Individual quartz grains have low heat resistance... not a good insulator, but how the grains are arranged matters a lot.

Think about solid granite or concrete... very low heat resistance, made of quartz grains (and other stuff) all packed together. The key point is that there are no air spaces. Air makes insulation work. So if you make a layer of sand than maximizes the airspaces, and minimizes the contact between grains, then you have a good insulator (far better than the same mass of granite).

The best sand insulator, then, is made of grains that are all the same size (to maximize pore space), are round (so the contact between grains is a single point), and dry.

Adding anything between the grains changes the sand from a good insulator to a poor one - it replaces the insulating air spaces, and increases the number of contact points between grains that conduct heat. If you fill in all the pore spaces with smaller grains, you have rammed earth - poor insulator, but excellent thermal flywheel.

So you can find, or make, sand with a wide range of insulative properties, by choosing the moisture, particle shape and size distribution.
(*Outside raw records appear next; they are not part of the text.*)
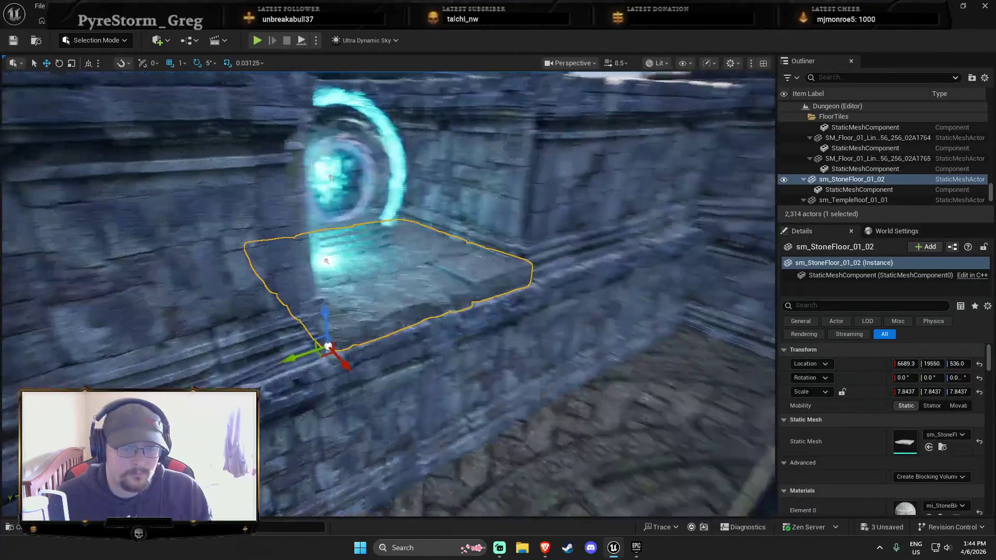
View the floor slab by the portal and open the Content Drawer on the TempleRoof_01 assets.
mouse_move(475, 296)
left_mouse_down()
mouse_move(518, 312)
mouse_move(561, 353)
left_mouse_up()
Dry, well sorted, round-grained sand = good insulation... wet, unsorted, sharp sand = poor insulation.


For the purpose of making a floor with high heat capacity and low heat resistance (high conductivity), sand needs some help - sharp sand is a little better than round, a mixed range of sizes is better than well-sorted, and adding a little silt and clay helps a lot to fill in the interstitial air spaces to increase conductivity.